I write to you with the utterly solemn news that I placed eighth in the National Spelling Bee yesterday. Last year, I placed 7th. This time, I batted away fairly straightforward words such as interfluvial, impious, and spent far too long overthinking the correct spelling of the fencing term “parry” (asking the word’s country of origin and being told it was French sent me into a tailspin of worry that it was actually spelled “parré” but LUCKILY I’ve read this Peabody and Sherman book about the French Revolution in which Peabody or Sherman fences Robespierre to my kids about seven hundred times and the proper spelling floated in front of my memory eyes).
There were the usual hijinx (other acceptable spelling: high jinks): the sweet octogenarian dragging his oxygen tank up to the front of the stage, speeding through his word and adding superfluous E’s while the entire dais groaned with his misspelling of a word we all knew he knew. The New Jersey announcer battling her native accent while the contestants stood sometimes dumbfounded at her pronunciations. A man in a cropped (only because he was so tall) Nirvana tee shouting “JANK??!” several times into the microphone as the announcer yelled “JANK” back at him, and when he finally changed it to JINK (to move quickly or unexpectedly with sudden turns and shifts) and she said yes, finally, you said it right, and he said BUT I SAID THAT AND YOU SAID NO, and she laughed and the folds of her spelling-themed shirt shook with her laughter.
But then, but then.
In the 12th or 13th round, I knew I was a goner when I was given the word dreadnought. I’d never HEARD of the damn thing.
Definition?
An outer garment of heavy woolen cloth, or battleship, one that is among the largest or most powerful of its kind.
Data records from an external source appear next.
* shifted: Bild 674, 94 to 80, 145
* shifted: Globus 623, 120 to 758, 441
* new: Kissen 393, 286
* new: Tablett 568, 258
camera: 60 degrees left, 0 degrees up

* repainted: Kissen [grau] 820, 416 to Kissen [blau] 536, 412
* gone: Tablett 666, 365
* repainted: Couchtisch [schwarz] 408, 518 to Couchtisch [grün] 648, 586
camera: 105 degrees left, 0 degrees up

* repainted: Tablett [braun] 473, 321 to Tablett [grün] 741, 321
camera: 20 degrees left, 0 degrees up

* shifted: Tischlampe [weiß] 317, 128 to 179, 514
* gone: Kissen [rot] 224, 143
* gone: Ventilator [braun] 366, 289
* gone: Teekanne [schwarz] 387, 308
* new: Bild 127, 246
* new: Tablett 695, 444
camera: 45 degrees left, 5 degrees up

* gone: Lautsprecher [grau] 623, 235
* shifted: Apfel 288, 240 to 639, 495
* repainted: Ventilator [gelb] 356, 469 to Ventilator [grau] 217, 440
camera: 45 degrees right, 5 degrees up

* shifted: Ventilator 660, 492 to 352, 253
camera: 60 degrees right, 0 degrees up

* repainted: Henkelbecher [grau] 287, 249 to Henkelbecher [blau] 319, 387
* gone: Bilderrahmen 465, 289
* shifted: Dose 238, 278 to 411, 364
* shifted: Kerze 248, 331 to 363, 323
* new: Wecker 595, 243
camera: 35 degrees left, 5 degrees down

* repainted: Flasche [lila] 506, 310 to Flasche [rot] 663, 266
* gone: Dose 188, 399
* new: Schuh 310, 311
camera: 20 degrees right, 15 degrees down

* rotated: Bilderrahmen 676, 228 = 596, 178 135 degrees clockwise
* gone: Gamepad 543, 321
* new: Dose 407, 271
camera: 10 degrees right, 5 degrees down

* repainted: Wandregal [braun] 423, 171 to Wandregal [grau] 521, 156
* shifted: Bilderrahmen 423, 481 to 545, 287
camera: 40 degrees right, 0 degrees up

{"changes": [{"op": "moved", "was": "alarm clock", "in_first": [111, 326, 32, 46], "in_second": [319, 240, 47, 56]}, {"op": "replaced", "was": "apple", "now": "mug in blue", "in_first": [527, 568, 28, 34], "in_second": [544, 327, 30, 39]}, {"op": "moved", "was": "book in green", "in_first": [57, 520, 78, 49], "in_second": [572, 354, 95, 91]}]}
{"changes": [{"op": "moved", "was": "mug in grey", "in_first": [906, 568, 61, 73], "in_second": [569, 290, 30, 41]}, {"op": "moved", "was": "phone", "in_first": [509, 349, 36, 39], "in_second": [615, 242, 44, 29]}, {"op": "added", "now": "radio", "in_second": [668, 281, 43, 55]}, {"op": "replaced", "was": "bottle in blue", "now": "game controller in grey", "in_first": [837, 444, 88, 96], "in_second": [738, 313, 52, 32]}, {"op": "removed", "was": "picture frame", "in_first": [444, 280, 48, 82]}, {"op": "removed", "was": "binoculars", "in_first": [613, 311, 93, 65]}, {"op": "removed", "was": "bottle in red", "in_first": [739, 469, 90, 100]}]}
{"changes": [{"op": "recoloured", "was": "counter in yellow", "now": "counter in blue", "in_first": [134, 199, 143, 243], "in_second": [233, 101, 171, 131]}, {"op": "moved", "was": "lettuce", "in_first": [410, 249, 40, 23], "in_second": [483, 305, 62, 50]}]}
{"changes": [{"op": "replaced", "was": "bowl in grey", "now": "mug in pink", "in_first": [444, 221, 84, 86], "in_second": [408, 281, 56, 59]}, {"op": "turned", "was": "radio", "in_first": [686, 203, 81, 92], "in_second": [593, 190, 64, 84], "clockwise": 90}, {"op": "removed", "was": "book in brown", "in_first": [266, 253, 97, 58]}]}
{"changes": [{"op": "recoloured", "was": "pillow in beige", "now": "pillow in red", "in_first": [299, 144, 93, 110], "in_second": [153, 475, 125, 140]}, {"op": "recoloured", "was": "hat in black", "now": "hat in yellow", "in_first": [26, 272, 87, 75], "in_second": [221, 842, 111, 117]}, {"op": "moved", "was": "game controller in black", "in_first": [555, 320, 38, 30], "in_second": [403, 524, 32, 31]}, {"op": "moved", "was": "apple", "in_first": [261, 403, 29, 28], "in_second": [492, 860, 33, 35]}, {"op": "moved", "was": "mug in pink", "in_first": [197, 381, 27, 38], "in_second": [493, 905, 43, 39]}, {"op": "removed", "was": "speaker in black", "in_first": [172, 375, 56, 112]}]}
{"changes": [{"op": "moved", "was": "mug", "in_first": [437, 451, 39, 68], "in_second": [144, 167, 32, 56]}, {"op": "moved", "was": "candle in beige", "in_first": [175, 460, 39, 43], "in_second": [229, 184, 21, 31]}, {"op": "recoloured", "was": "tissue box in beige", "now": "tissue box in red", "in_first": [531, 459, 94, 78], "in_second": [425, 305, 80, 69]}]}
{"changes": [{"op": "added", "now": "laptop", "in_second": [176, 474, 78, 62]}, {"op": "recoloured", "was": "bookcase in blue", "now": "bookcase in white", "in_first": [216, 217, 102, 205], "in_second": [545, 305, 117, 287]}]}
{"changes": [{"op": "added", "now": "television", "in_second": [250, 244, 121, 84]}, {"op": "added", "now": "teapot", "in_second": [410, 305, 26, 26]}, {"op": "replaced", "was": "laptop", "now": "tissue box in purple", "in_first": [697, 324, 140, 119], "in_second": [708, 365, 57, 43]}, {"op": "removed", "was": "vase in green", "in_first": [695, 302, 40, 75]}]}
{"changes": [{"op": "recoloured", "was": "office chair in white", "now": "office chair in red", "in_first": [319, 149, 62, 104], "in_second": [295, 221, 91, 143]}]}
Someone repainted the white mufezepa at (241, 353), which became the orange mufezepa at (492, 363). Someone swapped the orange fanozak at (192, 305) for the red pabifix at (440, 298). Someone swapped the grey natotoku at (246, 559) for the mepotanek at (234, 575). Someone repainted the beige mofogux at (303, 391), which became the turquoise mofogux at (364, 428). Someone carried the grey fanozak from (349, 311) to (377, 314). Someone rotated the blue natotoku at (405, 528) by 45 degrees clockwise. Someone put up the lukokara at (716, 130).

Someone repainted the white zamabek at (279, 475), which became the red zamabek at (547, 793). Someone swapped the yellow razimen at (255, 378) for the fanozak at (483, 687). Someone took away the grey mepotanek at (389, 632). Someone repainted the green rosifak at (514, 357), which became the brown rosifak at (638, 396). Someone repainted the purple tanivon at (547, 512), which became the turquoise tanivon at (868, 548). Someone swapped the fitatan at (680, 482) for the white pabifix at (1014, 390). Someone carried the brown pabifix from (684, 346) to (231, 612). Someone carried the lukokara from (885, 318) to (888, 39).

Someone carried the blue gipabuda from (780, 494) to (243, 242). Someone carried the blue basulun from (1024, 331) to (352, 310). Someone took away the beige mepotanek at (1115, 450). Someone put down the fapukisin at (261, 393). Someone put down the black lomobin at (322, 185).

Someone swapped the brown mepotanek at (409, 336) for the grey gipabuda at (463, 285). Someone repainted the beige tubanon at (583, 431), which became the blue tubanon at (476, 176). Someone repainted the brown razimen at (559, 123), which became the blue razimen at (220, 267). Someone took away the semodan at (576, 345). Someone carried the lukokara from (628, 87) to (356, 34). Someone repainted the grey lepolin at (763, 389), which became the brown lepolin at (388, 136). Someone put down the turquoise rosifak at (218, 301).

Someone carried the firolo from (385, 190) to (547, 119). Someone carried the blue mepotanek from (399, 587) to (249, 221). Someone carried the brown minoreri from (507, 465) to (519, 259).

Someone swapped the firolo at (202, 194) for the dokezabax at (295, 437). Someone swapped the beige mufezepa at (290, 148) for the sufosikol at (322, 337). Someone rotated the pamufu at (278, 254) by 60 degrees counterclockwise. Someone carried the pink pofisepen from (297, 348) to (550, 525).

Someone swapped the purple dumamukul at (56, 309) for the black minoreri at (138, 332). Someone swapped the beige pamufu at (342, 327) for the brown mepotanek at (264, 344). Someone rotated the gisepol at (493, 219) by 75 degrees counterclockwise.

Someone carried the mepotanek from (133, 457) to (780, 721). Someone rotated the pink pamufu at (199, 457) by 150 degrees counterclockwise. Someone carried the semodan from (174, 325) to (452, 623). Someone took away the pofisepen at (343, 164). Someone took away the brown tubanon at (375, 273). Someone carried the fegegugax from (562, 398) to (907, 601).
I foolishly deduced that because it was a nautical term, the “nought” part would be spelled “naut,” but I knew it was wrong even as I spelled it out. Was it “knot,” as in measuring depth of water in nautical terminology? Or “naught,” as in, my knowledge of this word?
Miss Teen Southern California whispered “I love your pants though,” to me as I skulked off the stage. Thanks, they’re Big Buds!
The depressing irony of it all is that my husband spent the weekend in Las Vegas at a board game convention, the very notion of which I of course spiritually disparage, but when he found out I lost on dreadnought he winced. “There’s a dreadnought in almost every board game. They’re huge ships. If you played, you would have known that one!”
Well, fine. I’m glad I didn’t know that one, then.
My friend Daniel competed in the bee with me (he went out on barraca). Just two dorks racing to Long Beach on Oscars Sunday for the love of WORDS.
I LOVE THE PANTS. No dork would wear those....so chic, so appropriate to a spelling bee! This whole story makes me smile. Congratulations! A proud moment!!